I was randomly browsing on a site which contains questions from various topics of science and mathematics and I found this problem:-
Then I tried to solve it but could only proceed till the general solution of the sequence which is, $a_{n}=\frac{1}{2}\{(2+\sqrt{3})^n+(2-\sqrt{3})^n\}$,Is there any way to lead from here.
Thanks.
The sequence $a_n =\{1,2,7,26,97\cdots\}$ is $A001075$ in the OEIS.
For each $n$, $a_0$ divides $a_n$, $a_1$ divides $a_{2n+1}$, $a_2$ divides $a_{4n+2}$, $a_3$ divides $a_{6n+3}$ and so on.
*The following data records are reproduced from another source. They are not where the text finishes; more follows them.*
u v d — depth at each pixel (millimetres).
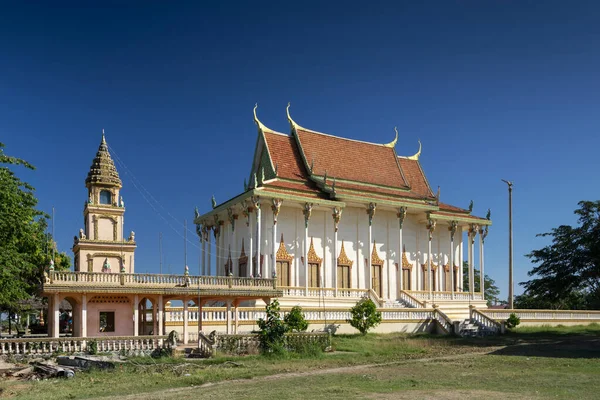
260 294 37188
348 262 50312
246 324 38250
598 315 56156
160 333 33094
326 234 49656
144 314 36250
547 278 47500
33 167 33094
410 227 55406
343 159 55281
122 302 33812
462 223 57938
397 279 53094
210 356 29141
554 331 46281
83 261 45125
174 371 24281
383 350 33062
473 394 17781
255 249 46188
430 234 54375
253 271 46125
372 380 21406
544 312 51812
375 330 42406
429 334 43438
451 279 57062
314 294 46594
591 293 53125
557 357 29109
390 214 53969
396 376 22531
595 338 39938
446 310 52812
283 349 30234
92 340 28453
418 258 55344
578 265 45812
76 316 32344
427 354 31609
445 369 24750
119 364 25406
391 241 53562
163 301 35219
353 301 47938
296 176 51031
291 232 48000
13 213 31719
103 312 33656
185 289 34125
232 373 23766
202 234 54156
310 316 40469
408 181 60156
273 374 23828
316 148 54062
In general, $a_{k}$ divides $a_{(2n+1)k}$.You can find a proof of this statement here in problem $A2$. But, I will give a small outline below.
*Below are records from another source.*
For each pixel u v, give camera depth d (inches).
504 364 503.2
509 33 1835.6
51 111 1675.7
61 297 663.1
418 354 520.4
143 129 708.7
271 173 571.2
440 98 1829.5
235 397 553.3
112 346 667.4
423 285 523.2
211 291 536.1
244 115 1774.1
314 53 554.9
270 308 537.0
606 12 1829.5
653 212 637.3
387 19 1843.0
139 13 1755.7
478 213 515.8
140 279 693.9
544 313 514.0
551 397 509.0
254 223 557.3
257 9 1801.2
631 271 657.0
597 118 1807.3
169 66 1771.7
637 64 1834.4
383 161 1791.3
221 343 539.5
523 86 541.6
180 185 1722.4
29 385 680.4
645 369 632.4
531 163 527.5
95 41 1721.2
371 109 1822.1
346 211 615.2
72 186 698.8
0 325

Proof: You have proceeded correctly that $a_n =\frac{(2+\sqrt{3})^n +(2-\sqrt{3})^n}{2} = \frac{a^n + b^n}{2} \forall n$ where $a = 2+\sqrt{3}$ and $b =2-\sqrt{3}$. If $k$ is odd then $$\frac{a_{kn}}{a_n} = \frac{a^{kn} + b^{kn}}{a^n + b^n} = a^{(k-1)n}-a^{(k-2)n}b^n \cdots + b^{(k-1)n}$$ This expression is both rational (because $a_n$ and $a_{kn}$ are integers) and of the form $\alpha +\beta\sqrt{3}$ for some integers $\alpha, \beta$ by the expressions for $a,b$; it follows that it must be an integer, and so $a_{kn}$ is divisible by $a_n$.
In our problem, we can write $a_{2015} = a_{(2\times 201+1)5}$. Thus, $a_5$ divides $a_{2015}$. As we know, $a_{5} = 362$, the largest prime factor that divides $a_{2015}$ is thus $181$. Hope it helps.